Task prompt: The string "START" may appear in lines of the listing. Report each line where it does.
━━━━━ Material supplied ━━━━━
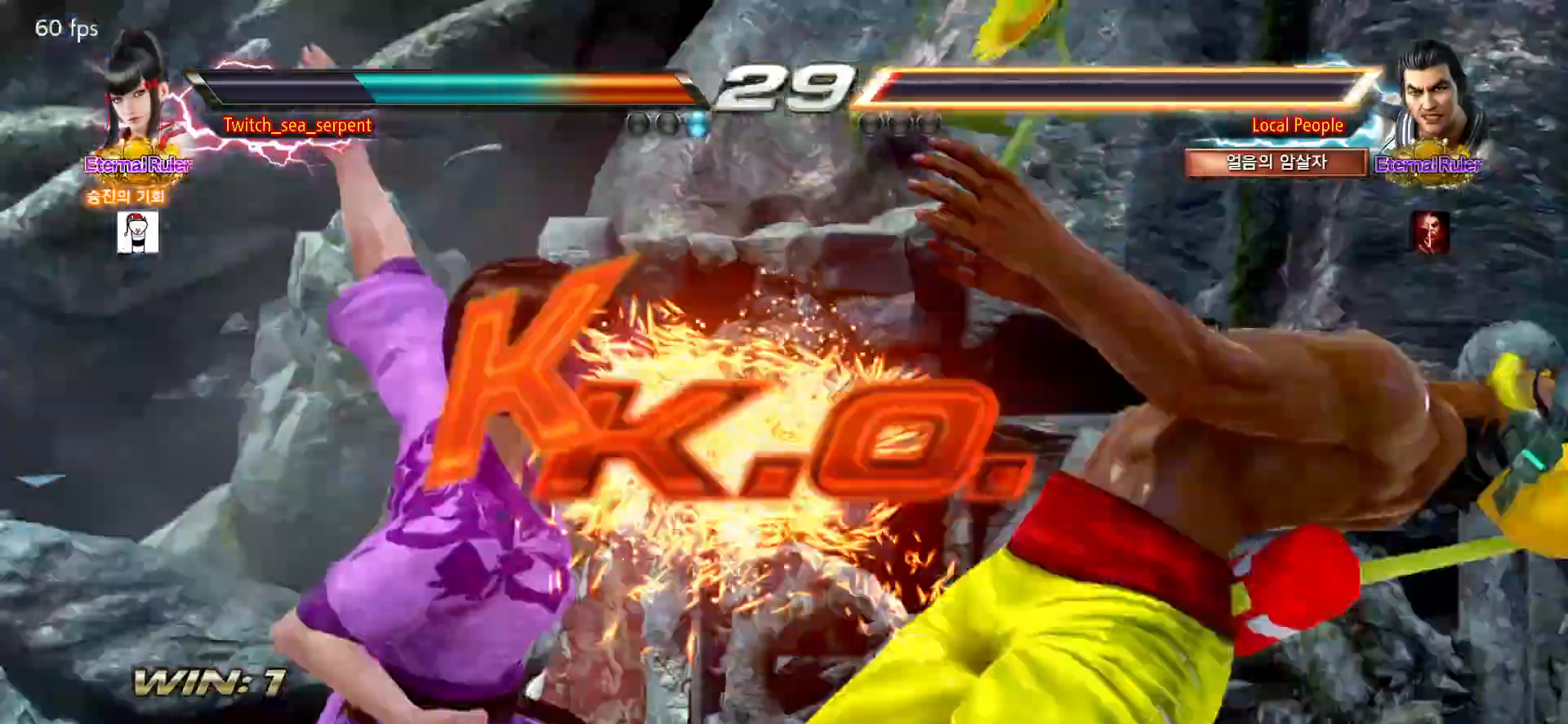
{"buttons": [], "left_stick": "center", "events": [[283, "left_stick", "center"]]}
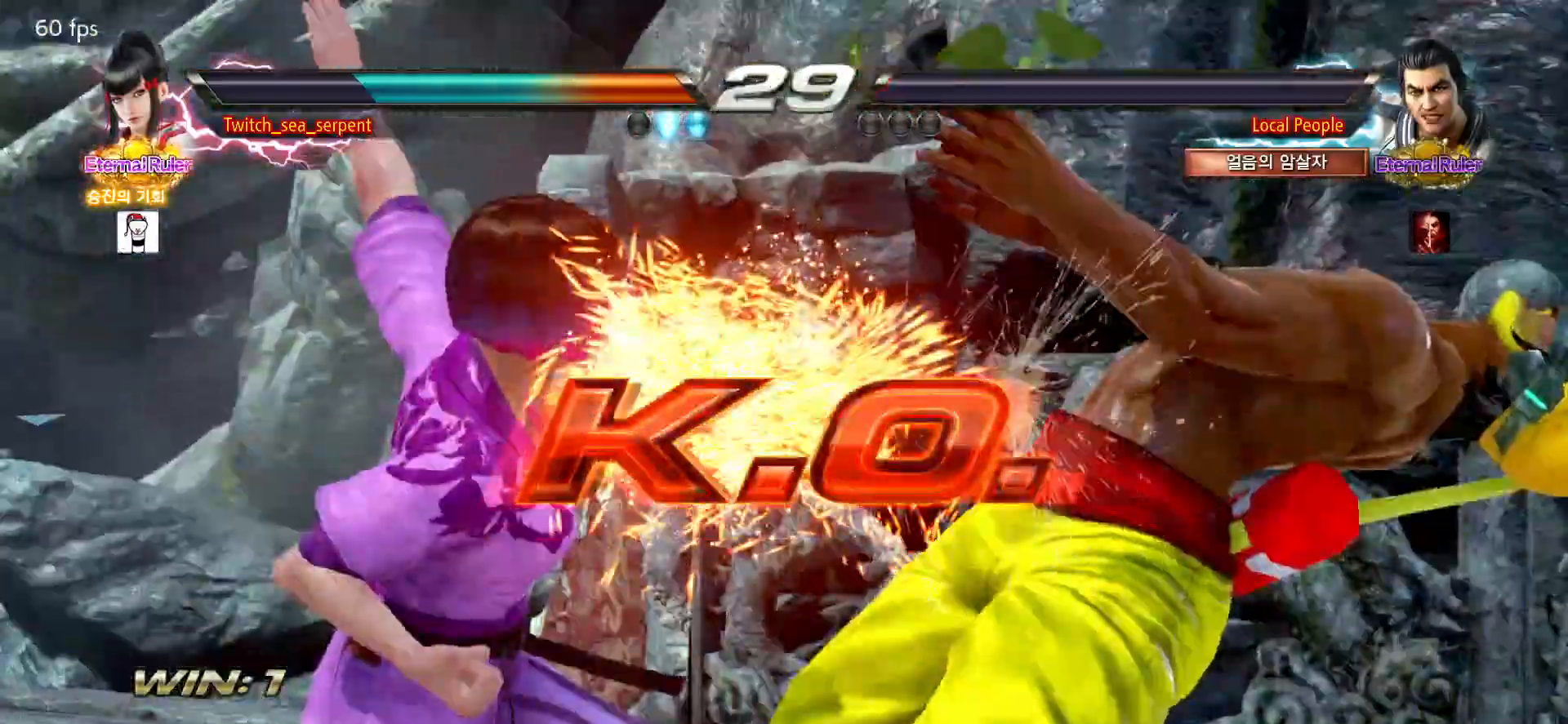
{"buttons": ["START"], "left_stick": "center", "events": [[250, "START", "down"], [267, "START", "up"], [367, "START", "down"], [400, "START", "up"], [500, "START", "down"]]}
━━━━━
━━━━━ Material supplied ━━━━━
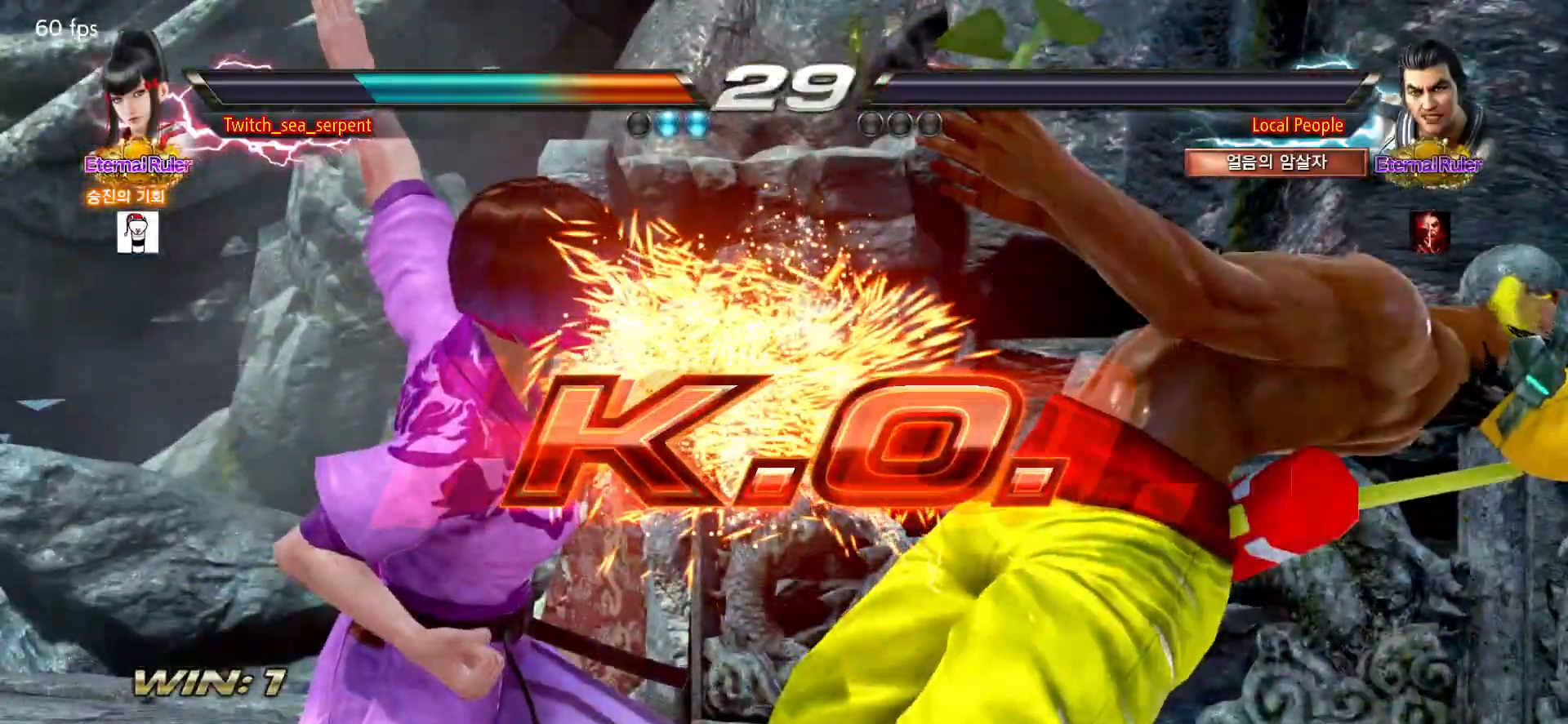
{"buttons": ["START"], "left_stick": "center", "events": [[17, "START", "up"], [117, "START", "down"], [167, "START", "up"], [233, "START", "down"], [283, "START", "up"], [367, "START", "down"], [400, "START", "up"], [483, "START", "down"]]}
━━━━━
Result of this task:
{"buttons": ["START"], "left_stick": "center", "events": [[250, "START", "down"], [267, "START", "up"], [367, "START", "down"], [400, "START", "up"], [500, "START", "down"]]}
{"buttons": ["START"], "left_stick": "center", "events": [[17, "START", "up"], [117, "START", "down"], [167, "START", "up"], [233, "START", "down"], [283, "START", "up"], [367, "START", "down"], [400, "START", "up"], [483, "START", "down"]]}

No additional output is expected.